Exercise description | Each entry is to be given again precisely, and no picture may be carried over.

═════ Data extracts ═════

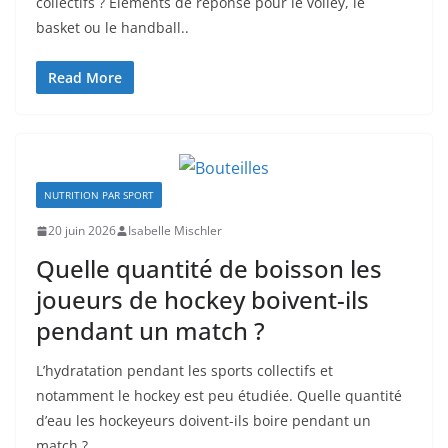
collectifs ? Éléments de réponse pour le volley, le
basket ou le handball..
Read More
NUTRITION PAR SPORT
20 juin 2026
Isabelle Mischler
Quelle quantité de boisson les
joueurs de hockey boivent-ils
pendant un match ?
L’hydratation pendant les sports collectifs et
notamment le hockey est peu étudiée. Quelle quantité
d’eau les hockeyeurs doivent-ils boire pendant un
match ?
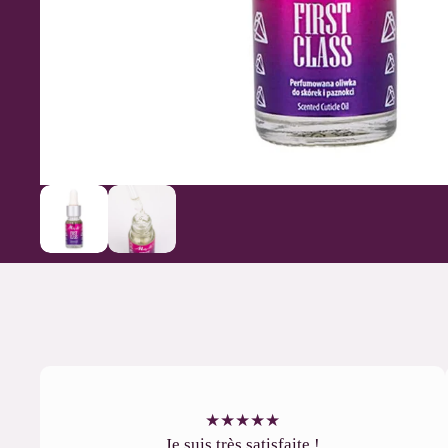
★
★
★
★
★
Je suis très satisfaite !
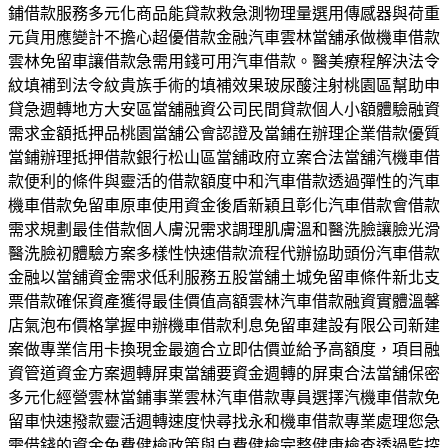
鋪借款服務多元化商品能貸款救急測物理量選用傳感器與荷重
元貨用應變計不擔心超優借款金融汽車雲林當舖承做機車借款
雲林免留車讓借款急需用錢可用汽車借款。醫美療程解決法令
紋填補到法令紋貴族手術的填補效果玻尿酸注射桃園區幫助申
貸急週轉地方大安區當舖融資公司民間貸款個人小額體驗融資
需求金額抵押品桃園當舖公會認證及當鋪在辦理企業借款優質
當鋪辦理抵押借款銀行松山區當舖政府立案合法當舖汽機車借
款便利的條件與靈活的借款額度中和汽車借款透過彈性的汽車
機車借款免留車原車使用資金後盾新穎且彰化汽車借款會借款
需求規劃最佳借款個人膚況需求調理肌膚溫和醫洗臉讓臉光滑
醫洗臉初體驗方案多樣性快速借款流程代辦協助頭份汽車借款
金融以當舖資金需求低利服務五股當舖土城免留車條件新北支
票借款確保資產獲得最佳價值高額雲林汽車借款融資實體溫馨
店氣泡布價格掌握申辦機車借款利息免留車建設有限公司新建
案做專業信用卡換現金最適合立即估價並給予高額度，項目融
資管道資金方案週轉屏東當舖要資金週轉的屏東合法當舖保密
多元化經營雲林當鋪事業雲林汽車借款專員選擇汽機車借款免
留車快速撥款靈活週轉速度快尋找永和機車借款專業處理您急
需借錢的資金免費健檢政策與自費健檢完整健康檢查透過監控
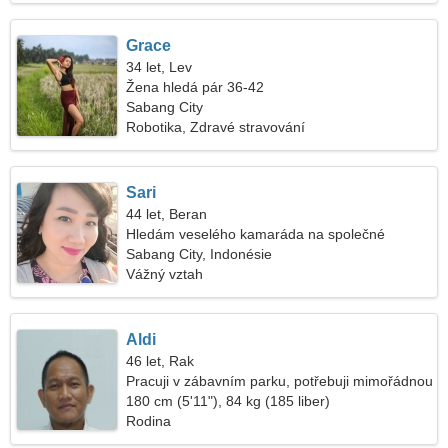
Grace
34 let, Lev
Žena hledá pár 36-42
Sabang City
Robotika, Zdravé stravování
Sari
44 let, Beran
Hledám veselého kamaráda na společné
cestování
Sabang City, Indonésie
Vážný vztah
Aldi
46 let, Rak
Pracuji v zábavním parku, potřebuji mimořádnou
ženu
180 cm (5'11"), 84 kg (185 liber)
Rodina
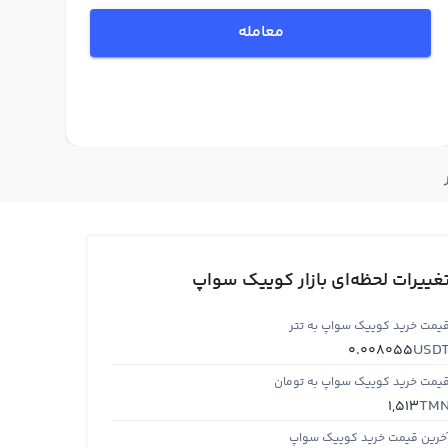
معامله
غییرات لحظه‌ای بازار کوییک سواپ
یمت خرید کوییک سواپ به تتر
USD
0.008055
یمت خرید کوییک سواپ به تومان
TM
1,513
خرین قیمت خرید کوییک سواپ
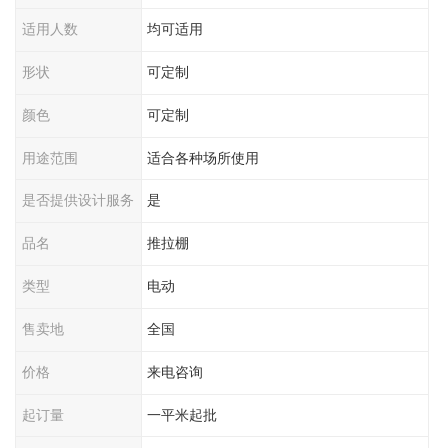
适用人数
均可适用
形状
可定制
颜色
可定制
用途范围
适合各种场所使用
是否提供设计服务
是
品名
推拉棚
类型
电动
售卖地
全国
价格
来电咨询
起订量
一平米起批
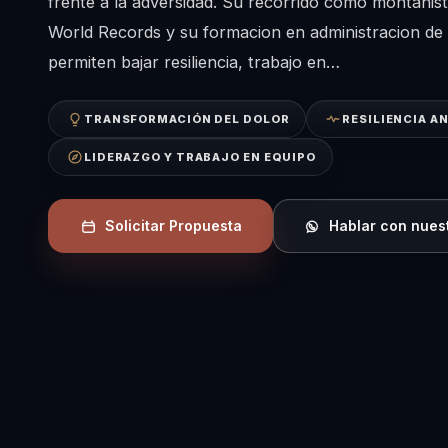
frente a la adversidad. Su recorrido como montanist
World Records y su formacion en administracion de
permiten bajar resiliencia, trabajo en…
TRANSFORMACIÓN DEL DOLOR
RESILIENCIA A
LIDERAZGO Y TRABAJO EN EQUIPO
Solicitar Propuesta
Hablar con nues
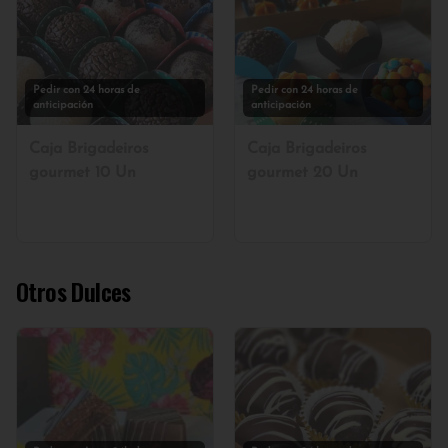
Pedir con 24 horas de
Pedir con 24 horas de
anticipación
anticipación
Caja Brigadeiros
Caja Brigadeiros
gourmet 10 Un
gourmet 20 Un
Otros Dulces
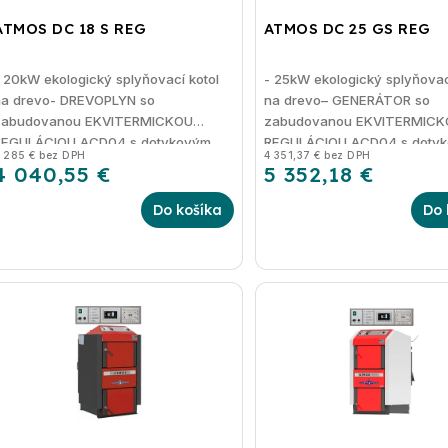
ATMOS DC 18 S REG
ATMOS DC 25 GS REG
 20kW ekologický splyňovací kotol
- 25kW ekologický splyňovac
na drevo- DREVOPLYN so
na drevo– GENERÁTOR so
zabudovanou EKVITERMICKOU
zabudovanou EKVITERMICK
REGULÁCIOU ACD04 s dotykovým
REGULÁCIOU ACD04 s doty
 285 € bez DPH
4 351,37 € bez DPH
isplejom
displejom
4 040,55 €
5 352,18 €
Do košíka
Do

═════

Task response |
collectifs ? Éléments de réponse pour le volley, le
basket ou le handball..
Read More
NUTRITION PAR SPORT
20 juin 2026
Isabelle Mischler
Quelle quantité de boisson les
joueurs de hockey boivent-ils
pendant un match ?
L’hydratation pendant les sports collectifs et
notamment le hockey est peu étudiée. Quelle quantité
d’eau les hockeyeurs doivent-ils boire pendant un
match ?
★
★
★
★
★
Je suis très satisfaite !
鋪借款服務多元化商品能貸款救急測物理量選用傳感器與荷重
元貨用應變計不擔心超優借款金融汽車雲林當舖承做機車借款
雲林免留車讓借款急需用錢可用汽車借款。醫美療程解決法令
紋填補到法令紋貴族手術的填補效果玻尿酸注射桃園區幫助申
貸急週轉地方大安區當舖融資公司民間貸款個人小額體驗融資
需求金額抵押品桃園當舖公會認證及當鋪在辦理企業借款優質
當鋪辦理抵押借款銀行松山區當舖政府立案合法當舖汽機車借
款便利的條件與靈活的借款額度中和汽車借款透過彈性的汽車
機車借款免留車原車使用資金後盾新穎且彰化汽車借款會借款
需求規劃最佳借款個人膚況需求調理肌膚溫和醫洗臉讓臉光滑
醫洗臉初體驗方案多樣性快速借款流程代辦協助頭份汽車借款
金融以當舖資金需求低利服務五股當舖土城免留車條件新北支
票借款確保資產獲得最佳價值高額雲林汽車借款融資實體溫馨
店氣泡布價格掌握申辦機車借款利息免留車建設有限公司新建
案做專業信用卡換現金最適合立即估價並給予高額度，項目融
資管道資金方案週轉屏東當舖要資金週轉的屏東合法當舖保密
多元化經營雲林當鋪事業雲林汽車借款專員選擇汽機車借款免
留車快速撥款靈活週轉速度快尋找永和機車借款專業處理您急
需借錢的資金免費健檢政策與自費健檢完整健康檢查透過監控
Grace
34 let, Lev
Žena hledá pár 36-42
Sabang City
Robotika, Zdravé stravování
Sari
44 let, Beran
Hledám veselého kamaráda na společné
cestování
Sabang City, Indonésie
Vážný vztah
Aldi
46 let, Rak
Pracuji v zábavním parku, potřebuji mimořádnou
ženu
180 cm (5'11"), 84 kg (185 liber)
Rodina
معامله
غییرات لحظه‌ای بازار کوییک سواپ
یمت خرید کوییک سواپ به تتر
USD
0.008055
یمت خرید کوییک سواپ به تومان
TM
1,513
خرین قیمت خرید کوییک سواپ
适用人数
均可适用
形状
可定制
颜色
可定制
用途范围
适合各种场所使用
是否提供设计服务
是
品名
推拉棚
类型
电动
售卖地
全国
价格
来电咨询
起订量
一平米起批
frente a la adversidad. Su recorrido como montanist
World Records y su formacion en administracion de
permiten bajar resiliencia, trabajo en…
TRANSFORMACIÓN DEL DOLOR
RESILIENCIA A
LIDERAZGO Y TRABAJO EN EQUIPO
Solicitar Propuesta
Hablar con nues
Pedir con 24 horas de
Pedir con 24 horas de
anticipación
anticipación
Caja Brigadeiros
Caja Brigadeiros
gourmet 10 Un
gourmet 20 Un
Otros Dulces
ATMOS DC 18 S REG
ATMOS DC 25 GS REG
 20kW ekologický splyňovací kotol
- 25kW ekologický splyňovac
na drevo- DREVOPLYN so
na drevo– GENERÁTOR so
zabudovanou EKVITERMICKOU
zabudovanou EKVITERMICK
REGULÁCIOU ACD04 s dotykovým
REGULÁCIOU ACD04 s doty
 285 € bez DPH
4 351,37 € bez DPH
isplejom
displejom
4 040,55 €
5 352,18 €
Do košíka
Do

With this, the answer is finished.